Crazy math problem help

I wrote this physics-astronomy-math question for a presentation but I’m not sure I solved it correctly myself. It’s not hard, just a lot of conversions.

The observed wavelength is 900000 inches, while its rest wavelength is 460 picoparsecs. How fast is the object moving, in knots?

I recognize that the object ends up moving faster than the speed of light.

Thanks for your help.

We don’t do homework here. If you actually wrote the question, I’m worried that you don’t know enough about the subject you’re teaching to be teaching it correctly, but I will say I’m quite sure you didn’t solve it correctly if you determined the speed to be faster than c.

OOOOOOOOPS, my bad, I got just under c, 5.83x 10^8 knots.

Like OldGuy, I’m really not sure what you mean.
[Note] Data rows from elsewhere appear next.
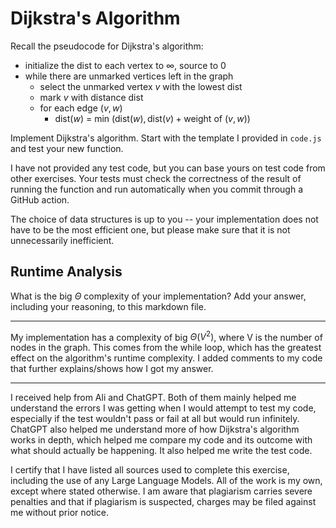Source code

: # Dijkstra's Algorithm

Recall the pseudocode for Dijkstra's algorithm:
- initialize the dist to each vertex to $\infty$, source to 0
- while there are unmarked vertices left in the graph
    - select the unmarked vertex $v$ with the lowest dist
    - mark $v$ with distance dist
    - for each edge $(v,w)$
        - dist($w$) = min $\left(\textrm{dist}(w), \textrm{dist}(v) + \textrm{weight of }(v, w)\right)$

Implement Dijkstra's algorithm. Start with the template I provided in `code.js`
and test your new function.

I have not provided any test code, but you can base yours on test code from
other exercises. Your tests must check the correctness of the result of running
the function and run automatically when you commit through a GitHub action.

The choice of data structures is up to you -- your implementation does not have
to be the most efficient one, but please make sure that it is not unnecessarily
inefficient.

## Runtime Analysis

What is the big $\Theta$ complexity of your implementation? Add your
answer, including your reasoning, to this markdown file.

-----

My implementation has a complexity of big $\Theta(V^2)$, where V is the number of nodes in the graph.  This comes from the while loop, which has the greatest effect on the algorithm's runtime complexity.  I added comments to my code that further explains/shows how I got my answer.

-----

I received help from Ali and ChatGPT.  Both of them mainly helped me understand the errors I was getting when I would attempt to test my code, especially if the test wouldn't pass or fail at all but would run infinitely.  ChatGPT also helped me understand more of how Dijkstra's algorithm works in depth, which helped me compare my code and its outcome with what should actually be happening.  It also helped me write the test code.

I certify that I have listed all sources used to complete this exercise, including the use of any Large Language Models.  All of the work is my own, except where stated otherwise.  I am aware that plagiarism carries severe penalties and that if plagiarism is suspected, charges may be filed against me without prior notice.
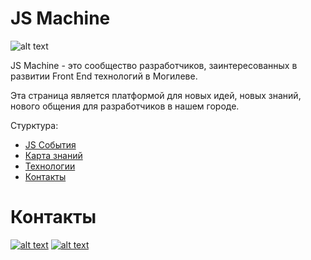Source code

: # JS Machine

![alt text](https://github.com/js-machine/dashboard/blob/master/jsmachine-color%402x.png)

JS Machine - это сообщество разработчиков, заинтересованных в развитии Front End технологий в Могилеве.

Эта страница является платформой для новых идей, новых знаний, нового общения для разработчиков в нашем городе.

Стурктура:

 <ul>  
  <li><a href="https://github.com/js-machine/dashboard/blob/master/topics/events/events.md">JS События</a></li>
  <li><a href="https://github.com/js-machine/dashboard/blob/master/MAP.md">Карта знаний</a></li>
  <li><a href="https://github.com/js-machine/dashboard/blob/master/topics/technology/technology.md">Технологии</a></li>
  <li><a href="https://github.com/js-machine/dashboard/blob/master/topics/history/history.md">Контакты</a></li>
</ul>

# Контакты

[![alt text][1.2]][1]
[![alt text][2.1]][2]

[1.2]: http://i.imgur.com/tXSoThF.png (twitter)
[1]: https://twitter.com/js_machine_team
[2.1]: https://i.imgur.com/ZVD7prK.png (telegram)
[2]: https://t.me/joinchat/Gv0AXxLi0Su2Jv4AhCaCkA
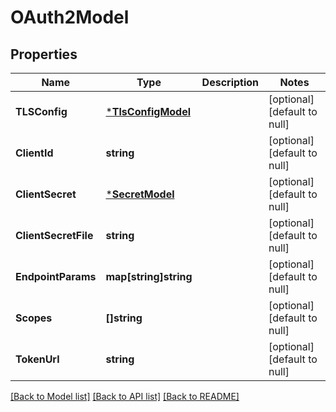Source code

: # OAuth2Model

## Properties
Name | Type | Description | Notes
------------ | ------------- | ------------- | -------------
**TLSConfig** | [***TlsConfigModel**](TLSConfig.md) |  | [optional] [default to null]
**ClientId** | **string** |  | [optional] [default to null]
**ClientSecret** | [***SecretModel**](Secret.md) |  | [optional] [default to null]
**ClientSecretFile** | **string** |  | [optional] [default to null]
**EndpointParams** | **map[string]string** |  | [optional] [default to null]
**Scopes** | **[]string** |  | [optional] [default to null]
**TokenUrl** | **string** |  | [optional] [default to null]

[[Back to Model list]](../README.md#documentation-for-models) [[Back to API list]](../README.md#documentation-for-api-endpoints) [[Back to README]](../README.md)


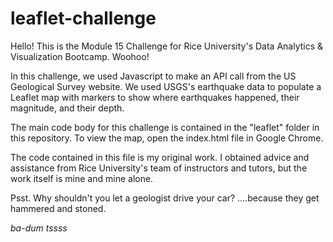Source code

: # leaflet-challenge

Hello! This is the Module 15 Challenge for Rice University's Data Analytics & Visualization Bootcamp. Woohoo!

In this challenge, we used Javascript to make an API call from the US Geological Survey website. We used USGS's earthquake data to populate a Leaflet map with markers to show where earthquakes happened, their magnitude, and their depth.

The main code body for this challenge is contained in the "leaflet" folder in this repository. To view the map, open the index.html file in Google Chrome. 

The code contained in this file is my original work. I obtained advice and assistance from Rice University's team of instructors and tutors, but the work itself is mine and mine alone.

Psst. Why shouldn't you let a geologist drive your car?
....because they get hammered and stoned. 

*ba-dum tssss*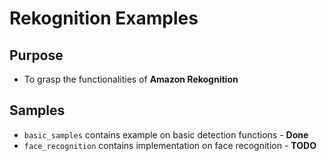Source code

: # Rekognition Examples

## Purpose
- To grasp the functionalities of **Amazon Rekognition**

## Samples

- `basic_samples` contains example on basic detection functions - **Done**
- `face_recognition` contains implementation on face recognition - **TODO**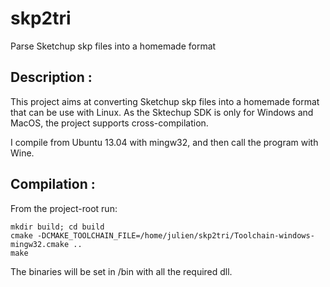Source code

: skp2tri
=======

Parse Sketchup skp files into a homemade format

Description :
----------

This project aims at converting Sketchup skp files into a homemade format that can be use with Linux.
As the Sktechup SDK is only for Windows and MacOS, the project supports cross-compilation.

I compile from Ubuntu 13.04 with mingw32, and then call the program with Wine.

Compilation :
----------
From the project-root run:

	mkdir build; cd build
	cmake -DCMAKE_TOOLCHAIN_FILE=/home/julien/skp2tri/Toolchain-windows-mingw32.cmake ..
	make

The binaries will be set in <project-root>/bin with all the required dll.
Certainly you’re not using standard physics language correctly (and I say this as a physics professor). For example, what do you mean by “rest wavelength”?

I’m guessing that the object in question emits light of some frequency (a spectral line, or something of the sort), and that the rest wavelength is the wavelength measured in a reference frame where the object is at rest.

Ah, that seems obvious now. In my defense, I was posting past my bedtime.

In which case: Cardboard, if you’re using the relativistic Doppler shift formula, you can’t get a speed greater than c for the speed of the observer; if you did, you did your algebra wrong. Thankfully, you seem to have corrected your error.

I know nothing about wave physics, but as long as we are calculating conversions:
I always enjoy pointing out that the speed of light can be precisely converted to
c =1.98287925 × 10^14

if you are using units of : fathoms per fortnight.

:slight_smile:

(with thanks to the author of The Know-it-All for some fine bathroom reading while preparing for a colonoscopy)

I thought everyone knew that in the FFF system the unit of length is the furlong not the fathom. The speed of light is 1.8 terafurlongs per fortnight.